| What you need to do |
In the commentary on Pat Wingert's science-teacher article, which kinds of reasons does the writer name as possible explanations for why such practices are allowed to persist?

The August 2012 Scientific American carries an article by Pat Wingert, “Building a Better Science Teacher.” Much of his argument is same-old same-old: what a horrible job of teaching math and science the nation’s public schools are doing, the stock-in-trade of pundits. But he does bring up some new points worthy of comment.
Wingert laments that so few teachers are well prepared in the subjects they teach. American teachers simply know less about their subjects than their counterparts in higher-scoring countries. You can’t teach what you don’t know. A disheartening number of math and science teachers, 75%, reckons Wingert, do not have an undergraduate major or even a minor in the subjects they are teaching. Essentially, they are not “literate” in the subjects they teach. At first, this seems an exaggeration, but in my state, the requirements for a certificate endorsement are less than a minor, and the teacher in the classroom may not even carry an endorsement in the subject he is teaching. (I submit that this is a problem also in other subjects too, my field of English, for example.) Furthermore, I read that in some urban schools, classrooms are permanently staffed by an ever rotating series of “temps.” There must be reasons, political, financial, logistical, or whatever, why such practices are allowed to persist, but I can’t think of any worthy reasons. This is a serious problem that must be solved and a practice that must stop.

| Information shown |
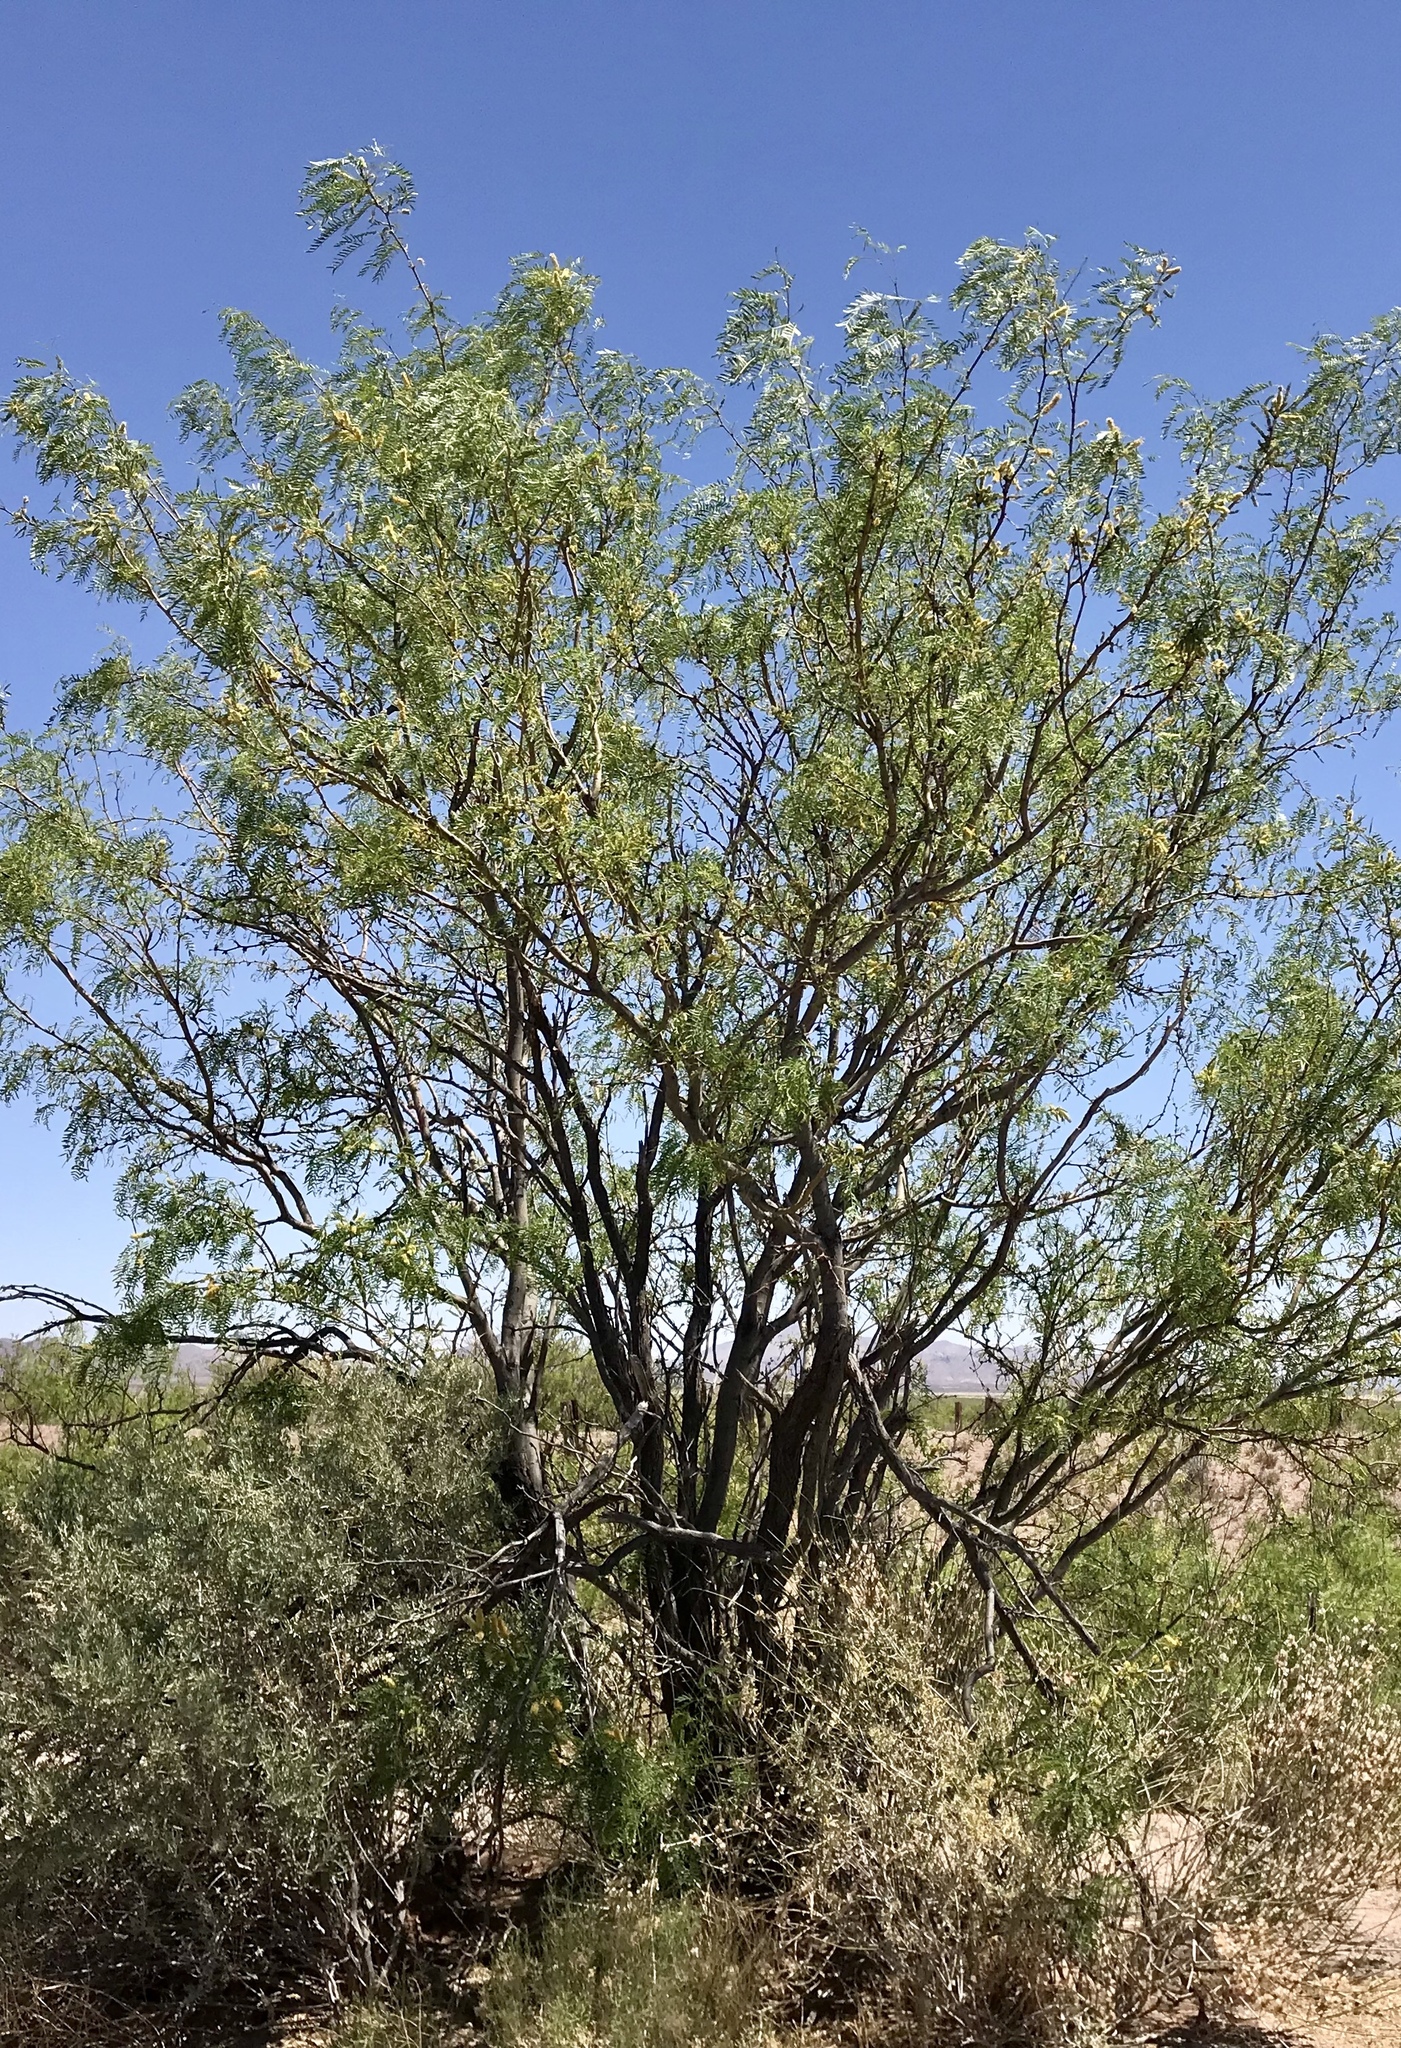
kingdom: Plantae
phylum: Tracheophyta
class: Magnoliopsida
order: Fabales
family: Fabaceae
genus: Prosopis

| Reply to the exercise |
Political, financial, and logistical.